Vacationland by John Hodgman
Penguin Random House

Vacationland by John Hodgman

Regular price $18.00 $16.00 Unit price per
Shipping calculated at checkout.

Trade paperback format. 

Highly recommended!!!  If you are like me and are anticipating a distinct lack of Maine wanderings in your life this year, some of that sadness can be assuaged and transmuted by this book's droll and honest humor. 

“‘West of Arkham the hills rise wild, and there are valleys with deep woods that no axe has ever cut. There are dark narrow glens where the trees slope fantastically, and where thin brooklets trickle without ever having caught the glint of sunlight,’ H.P. Lovecraft wrote. He was talking about western Massachusetts. And we all know about Maine, thanks to Stephen King. Rabid dogs, vampires, space aliens, sh*t weasels, and worse things, all hanging around that Castle Rock place. These are terrifying places, awful places, where strange screams echo though the night and the people eat giant aquatic insects they call lobsters. You don’t want to go near them.

QUESTIONS ON THE MATERIAL.
1. Repeat the passage of the Vacationland listing between "Highly recommended!!!  If" and "and honest humor.", inclusive, copying it word for word.
2. Carry on with the Vacationland listing from the point where it stops.

Saved entries:
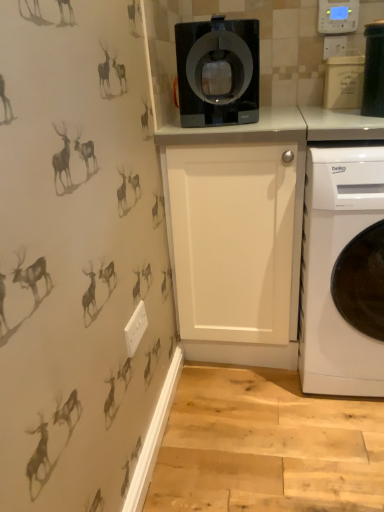
Question: From the image's perspective, is black plastic container at upper right, placed as the 2th appliance when sorted from back to front, above or below black glossy coffee machine at upper center?

Choices:
 (A) above
 (B) below

Answer: (A)

Question: Relative to black glossy coffee machine at upper center, is black plastic container at upper right, marked as the 1th appliance in a front-to-back arrangement, in front or behind?

Choices:
 (A) front
 (B) behind

Answer: (A)

Question: Which object is the farthest from the black glossy coffee machine at upper center?

Choices:
 (A) white glossy washing machine at lower right
 (B) white glossy cabinet at center
 (C) black plastic container at upper right, marked as the 1th appliance in a front-to-back arrangement
 (D) white matte container at upper right, which is counted as the second appliance, starting from the front

Answer: (C)

Question: Which object is the closest to the black plastic container at upper right, marked as the 1th appliance in a front-to-back arrangement?

Choices:
 (A) black glossy coffee machine at upper center
 (B) white glossy cabinet at center
 (C) white matte container at upper right, which is counted as the second appliance, starting from the front
 (D) white glossy washing machine at lower right

Answer: (C)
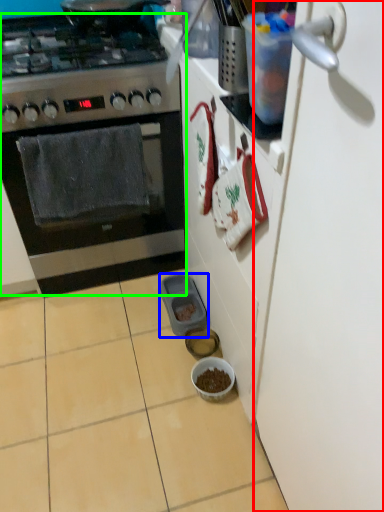
Question: Estimate the real-world distances between objects in this image. Which object is closer to door (highlighted by a red box), appliance (highlighted by a blue box) or kitchen appliance (highlighted by a green box)?

Choices:
 (A) appliance
 (B) kitchen appliance

Answer: (B)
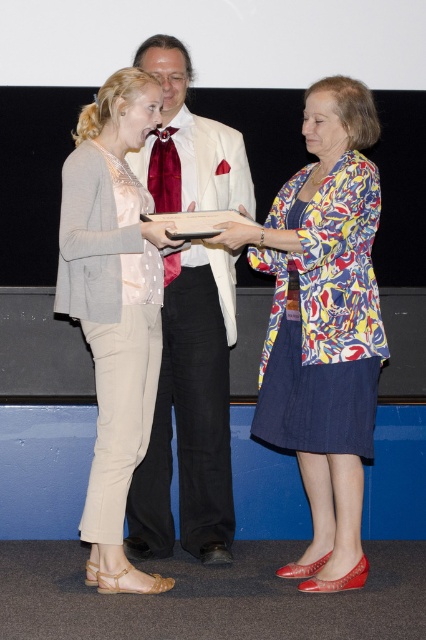
Does printed fabric jacket at center appear over matte white suit at center?

Yes.

What do you see at coordinates (324, 324) in the screenshot? The width and height of the screenshot is (426, 640). I see `printed fabric jacket at center` at bounding box center [324, 324].

Locate an element on the screen. The width and height of the screenshot is (426, 640). printed fabric jacket at center is located at coordinates (324, 324).

Is beige cotton pants at left closer to camera compared to shiny red silk tie at center?

That is True.

Can you confirm if beige cotton pants at left is positioned to the left of shiny red silk tie at center?

Yes, beige cotton pants at left is to the left of shiny red silk tie at center.

Image resolution: width=426 pixels, height=640 pixels. Describe the element at coordinates (114, 307) in the screenshot. I see `beige cotton pants at left` at that location.

Identify the location of beige cotton pants at left. (114, 307).

Which is more to the right, matte white suit at center or shiny red silk tie at center?

matte white suit at center is more to the right.

Can you confirm if matte white suit at center is wider than shiny red silk tie at center?

Yes.

You are a GUI agent. You are given a task and a screenshot of the screen. Output one action in this format:
    pyautogui.click(x=<x>, y=<y>)
    Task: Click on the matte white suit at center
    
    Given the screenshot: What is the action you would take?
    pyautogui.click(x=189, y=413)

PER-TASK OUTPUTS.
1.
Highly recommended!!!  If you are like me and are anticipating a distinct lack of Maine wanderings in your life this year, some of that sadness can be assuaged and transmuted by this book's droll and honest humor.

2.
 
Fortunately John Hodgman has gone there so you don’t have to, and he has seen it all. Beaches with rocks sharp as knives, sinister cairns, waters cold enough to stop your heart, raccoon feces . . . oh, the tales he tells! It’s all there in Vacationland! Lovecraft warned us, King warned us, and now comes Hodgman with the terrible truth. Oh, the horror, the horror . . . ”
—George R. R. Martin

Although his career as a bestselling author and on The Daily Show With Jon Stewart was founded on fake news and invented facts, in 2016 that routine didn’t seem as funny to John Hodgman anymore. Everyone is doing it now. 

 
Disarmed of falsehood, he was left only with the awful truth: John Hodgman is an older white male monster with bad facial hair, wandering like a privileged Sasquatch through three wildernesses: the hills of Western Massachusetts where he spent much of his youth; the painful beaches of Maine that want to kill him (and some day will); and the metaphoric haunted forest of middle age that connects them.
 
Vacationland collects these real life wanderings, and through them you learn of the horror of freshwater clams, the evolutionary purpose of the mustache, and which animals to keep as pets and which to kill with traps and poison. There is also some advice on how to react when the people of coastal Maine try to sacrifice you to their strange god.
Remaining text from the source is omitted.